» Excerpt provided
___

Friday, October 16, 2009
6:00 p.m.
Antiquarian Hall
185 Salisbury Street
Worcester, Massachusetts


The James Russell Wiggins Lecture in the History of the Book in American Culture, inaugurated in 1983, is an annual activity of the American Antiquarian Society through its Program in the History of the book in American Culture. The lectureship honors James Russell Wiggins, former editor of the Washington Post, former United States ambassador to the United Nations, and editor of the Ellsworth (Maine) American until his death on November 19, 2000, at the age of 96.

James Russell Wiggins
James Russell Wiggins (1903-2000)
The president of the American Antiquarian Society from 1970 to 1977, Wiggins was a longtime student of the history of printing and journalism and an articulate spokesman for the freedom of the press. The lectureship was endowed with gifts to the Society from his friends and admirers.

___

» Data provided
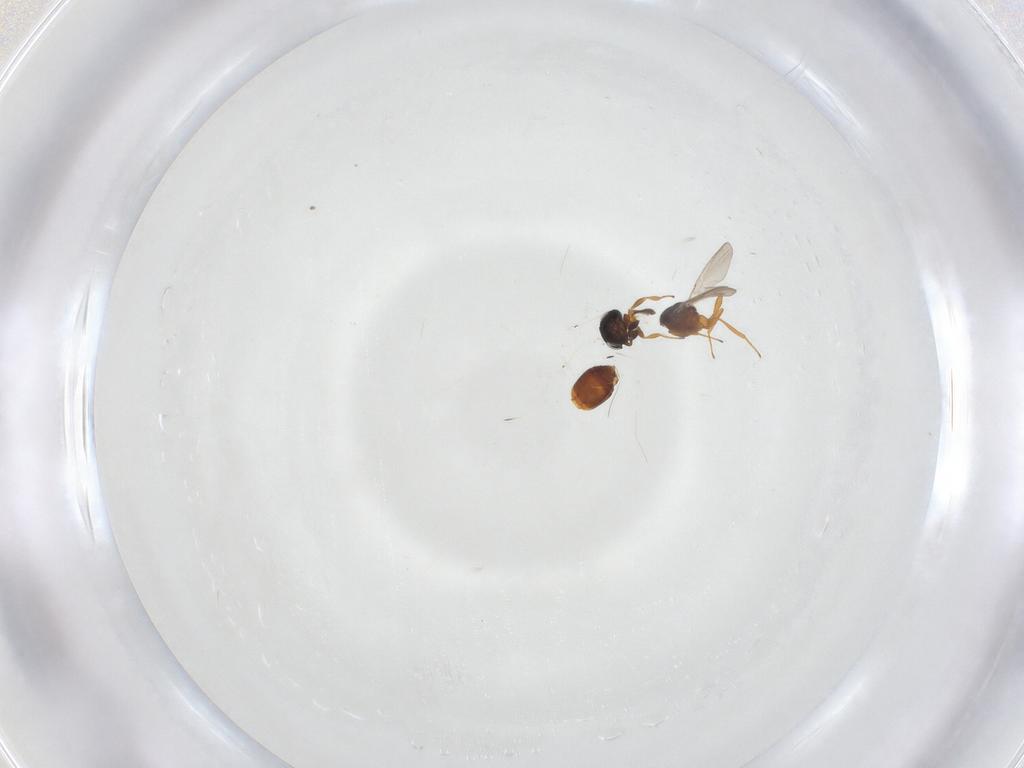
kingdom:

___

» Exercises to complete
#1 Reproduce the passage from the Wiggins lecture announcement, starting with "Friday, October 16, 2009" and going on through "friends and admirers.".
#2 Using the Wiggins lecture announcement, answer these:
(a) In what year was the lecture inaugurated?
(b) During which years did Wiggins serve as president of the American Antiquarian Society?
(c) At what time on October 16, 2009, is the event scheduled?

» Task responses
#1
Friday, October 16, 2009
6:00 p.m.
Antiquarian Hall
185 Salisbury Street
Worcester, Massachusetts


The James Russell Wiggins Lecture in the History of the Book in American Culture, inaugurated in 1983, is an annual activity of the American Antiquarian Society through its Program in the History of the book in American Culture. The lectureship honors James Russell Wiggins, former editor of the Washington Post, former United States ambassador to the United Nations, and editor of the Ellsworth (Maine) American until his death on November 19, 2000, at the age of 96.

James Russell Wiggins
James Russell Wiggins (1903-2000)
The president of the American Antiquarian Society from 1970 to 1977, Wiggins was a longtime student of the history of printing and journalism and an articulate spokesman for the freedom of the press. The lectureship was endowed with gifts to the Society from his friends and admirers.

#2
(a) 1983
(b) From 1970 to 1977
(c) 6:00 p.m.